Write out each line below precisely, passing over the pictures.

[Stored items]
────────────────

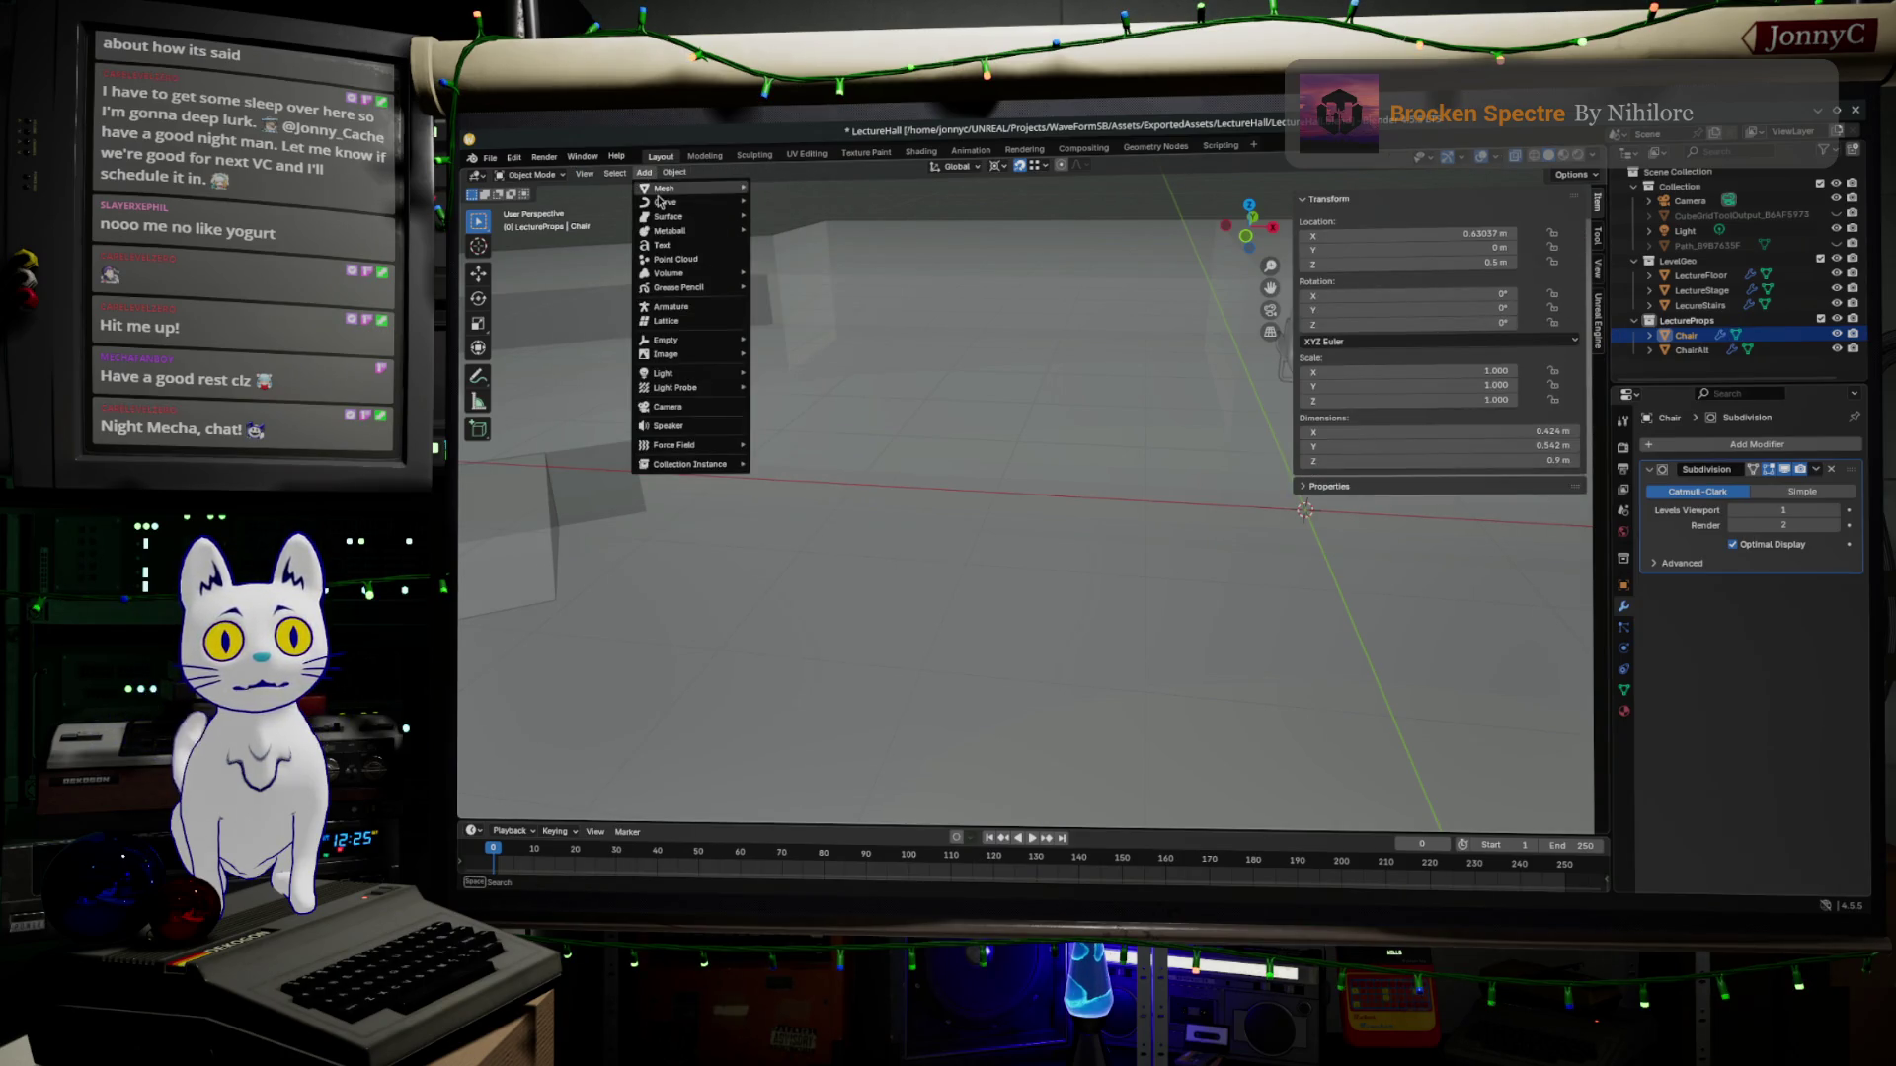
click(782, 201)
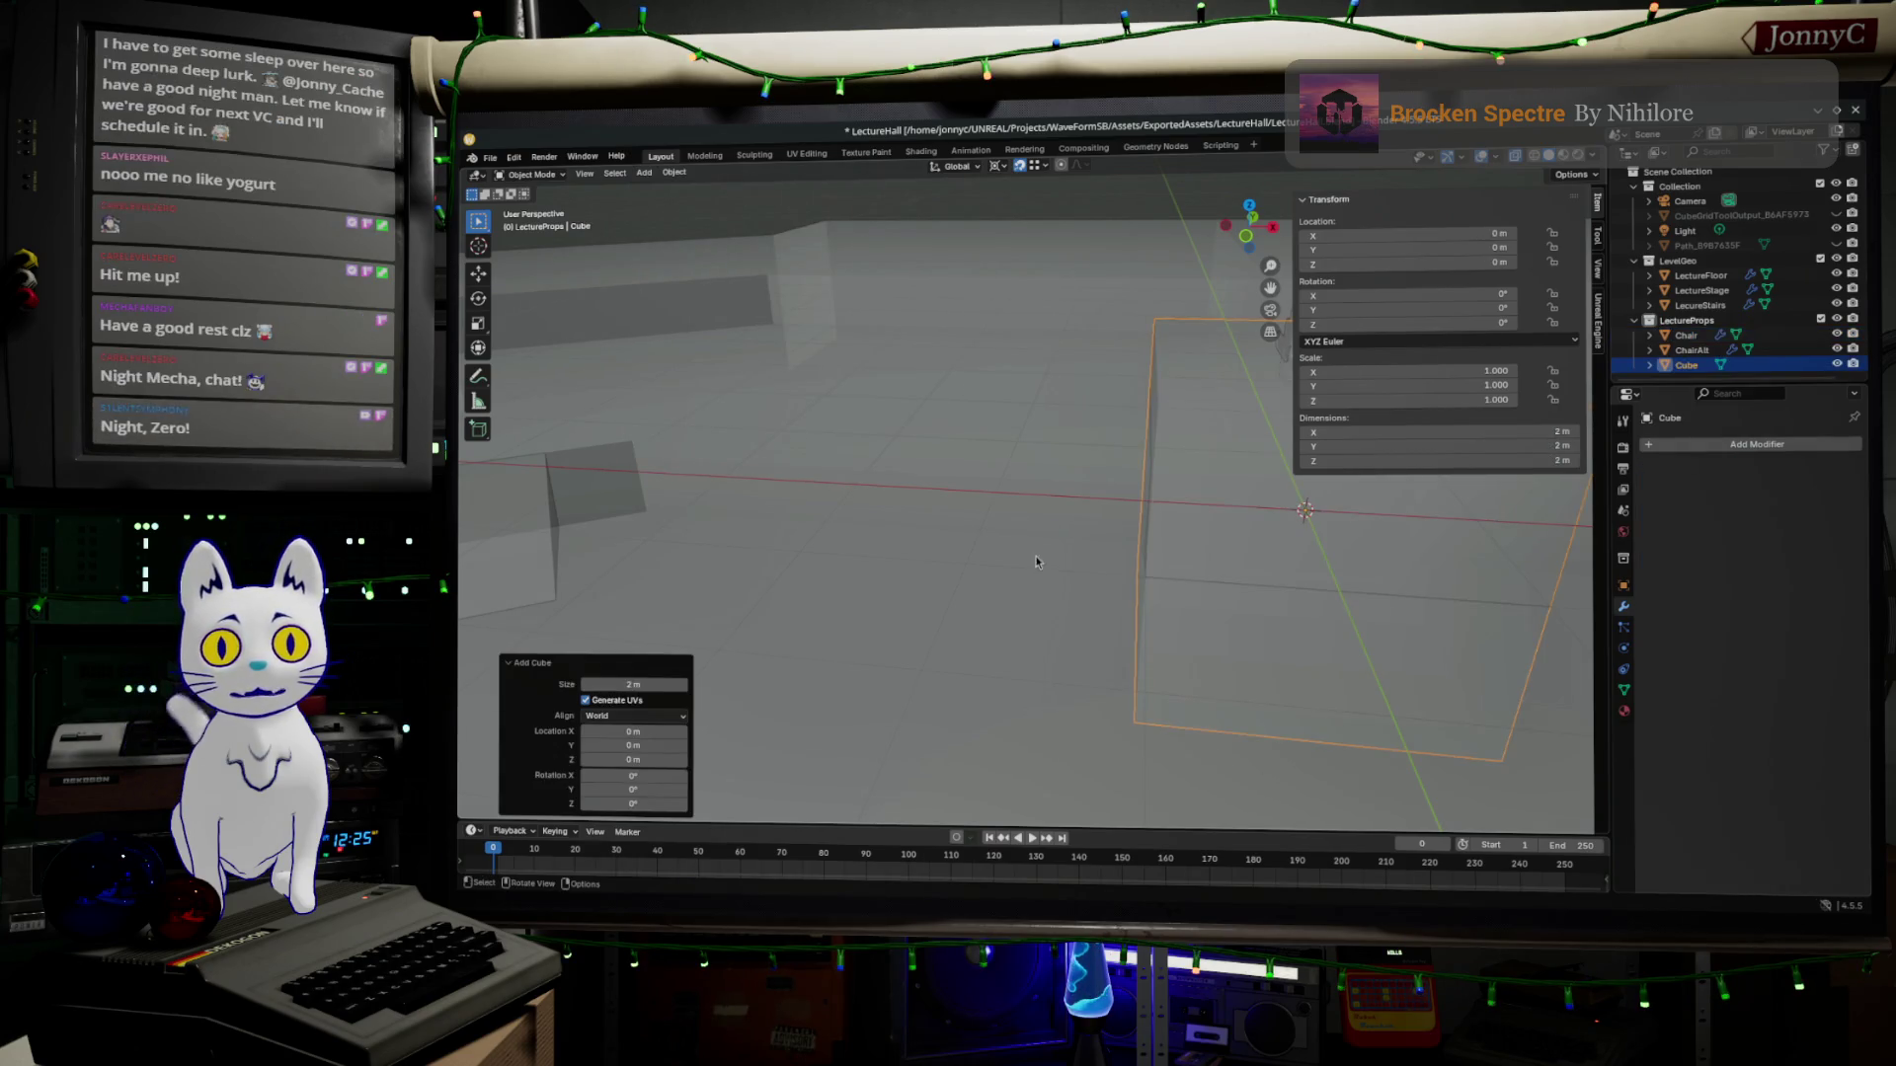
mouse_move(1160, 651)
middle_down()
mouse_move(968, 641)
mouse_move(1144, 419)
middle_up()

────────────────

### The answer:
click(782, 201)
mouse_move(1160, 651)
middle_down()
mouse_move(968, 641)
mouse_move(1144, 419)
middle_up()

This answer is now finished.